The approval of Elunate is a "major step" for Chi-Med's development and regulatory capabilities, Panmure Gordon analyst David Cox said in a Sept. 5 research note. Cox wrote that it is a "huge milestone" and will validate Chi-Med's innovative capabilities. According to the note, Chi-Med's stock was up 4.4% on the London Stock Exchange on the day of the approval.

Hogg said that while Chi-Med has built a "strong share register" in Europe and the U.S., having completed its listing on the Nasdaq in 2016, the company is still better known in Asia and among Asian investors. Nevertheless, events like the Elunate approval help establish a reputation.

Chi-Med's landmark approval also has implications for the broader biotech industry in China, which has continued to gain steam.

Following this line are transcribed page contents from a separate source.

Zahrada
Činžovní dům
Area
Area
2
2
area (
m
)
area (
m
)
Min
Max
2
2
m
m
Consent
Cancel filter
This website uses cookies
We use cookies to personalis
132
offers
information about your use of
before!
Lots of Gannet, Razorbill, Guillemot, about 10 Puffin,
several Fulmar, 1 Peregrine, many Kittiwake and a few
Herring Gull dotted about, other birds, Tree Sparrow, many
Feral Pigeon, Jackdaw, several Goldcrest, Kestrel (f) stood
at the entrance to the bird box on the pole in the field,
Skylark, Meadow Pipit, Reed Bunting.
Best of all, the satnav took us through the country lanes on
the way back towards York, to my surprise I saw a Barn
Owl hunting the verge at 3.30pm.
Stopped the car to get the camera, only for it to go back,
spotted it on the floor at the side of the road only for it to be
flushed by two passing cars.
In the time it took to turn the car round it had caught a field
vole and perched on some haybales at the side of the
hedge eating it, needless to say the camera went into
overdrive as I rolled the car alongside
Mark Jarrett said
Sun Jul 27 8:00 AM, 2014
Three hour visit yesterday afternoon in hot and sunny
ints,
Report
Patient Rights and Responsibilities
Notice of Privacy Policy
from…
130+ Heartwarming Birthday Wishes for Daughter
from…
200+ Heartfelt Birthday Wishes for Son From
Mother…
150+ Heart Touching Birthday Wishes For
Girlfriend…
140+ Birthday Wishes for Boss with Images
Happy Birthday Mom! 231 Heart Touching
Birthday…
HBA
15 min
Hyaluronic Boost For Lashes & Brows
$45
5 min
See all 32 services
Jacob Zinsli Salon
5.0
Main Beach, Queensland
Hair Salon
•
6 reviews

"The signal it sends is that world-class drug research is happening in China," Hogg said. "Finally, after a decade, the fruits of labor are showing in an approved therapy."

Chinese biotech only recently began its foray into discovery and development, having previously focused on bringing international pharma companies' drugs to Chinese markets. According to Hogg, there was a lacking biotech ecosystem 18 years ago.

"You need to run clinical trials in China; to discover drugs, you need infrastructure around you," he said. "It didn't really exist."

Now, there are approximately 50 clinical trial sites able to sustain a global clinical trial capacity, though this is still a "very small number" considering China's size and high volume of cancer patients.

"The unmet medical need in China is so vast," Hogg said. "30% of cancer patients in the world are in China."

Hogg said he expects continued stiff competition in the field but also sees it as a positive because the influx of resources will allow Chinese biotech to further build the capability to develop innovative treatments.

The CEO added that he believes it is inevitable that China's pharmaceuticals industry, particularly in oncology, will eventually surpass the U.S.

Chi-Med, which has partnerships with Eli Lilly and Co. and AstraZeneca PLC, as well as a 50/50 joint venture with Nestle Health Sciences, is primarily focused on targeting cancer.